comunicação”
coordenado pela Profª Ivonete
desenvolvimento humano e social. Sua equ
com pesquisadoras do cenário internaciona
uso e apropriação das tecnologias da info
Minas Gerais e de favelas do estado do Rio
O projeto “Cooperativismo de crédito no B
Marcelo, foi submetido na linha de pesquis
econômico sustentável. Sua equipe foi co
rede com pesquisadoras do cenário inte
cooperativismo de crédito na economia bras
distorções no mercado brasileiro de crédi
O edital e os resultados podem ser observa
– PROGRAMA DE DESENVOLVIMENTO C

==

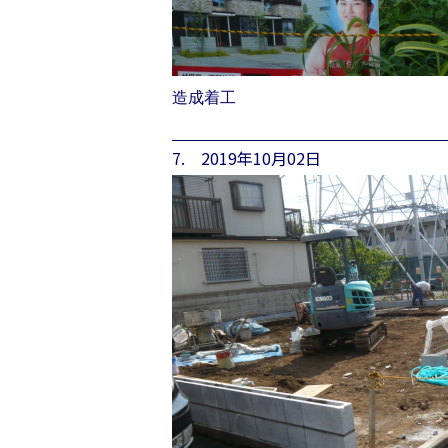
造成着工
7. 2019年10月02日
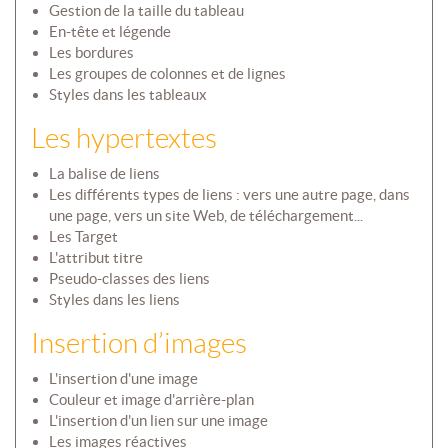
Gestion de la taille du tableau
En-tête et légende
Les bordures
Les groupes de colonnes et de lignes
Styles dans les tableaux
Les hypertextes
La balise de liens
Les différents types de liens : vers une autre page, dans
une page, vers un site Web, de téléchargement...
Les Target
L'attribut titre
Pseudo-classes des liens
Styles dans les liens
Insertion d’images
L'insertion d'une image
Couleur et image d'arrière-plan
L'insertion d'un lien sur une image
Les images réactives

* [About this exercise] The response should be the listing above, limited to the lines between the one holding "Pseudo-classes des liens" and the one holding "Les images réactives", inclusive, reproduced exactly.

* [Task answer]
Pseudo-classes des liens
Styles dans les liens
Insertion d’images
L'insertion d'une image
Couleur et image d'arrière-plan
L'insertion d'un lien sur une image
Les images réactives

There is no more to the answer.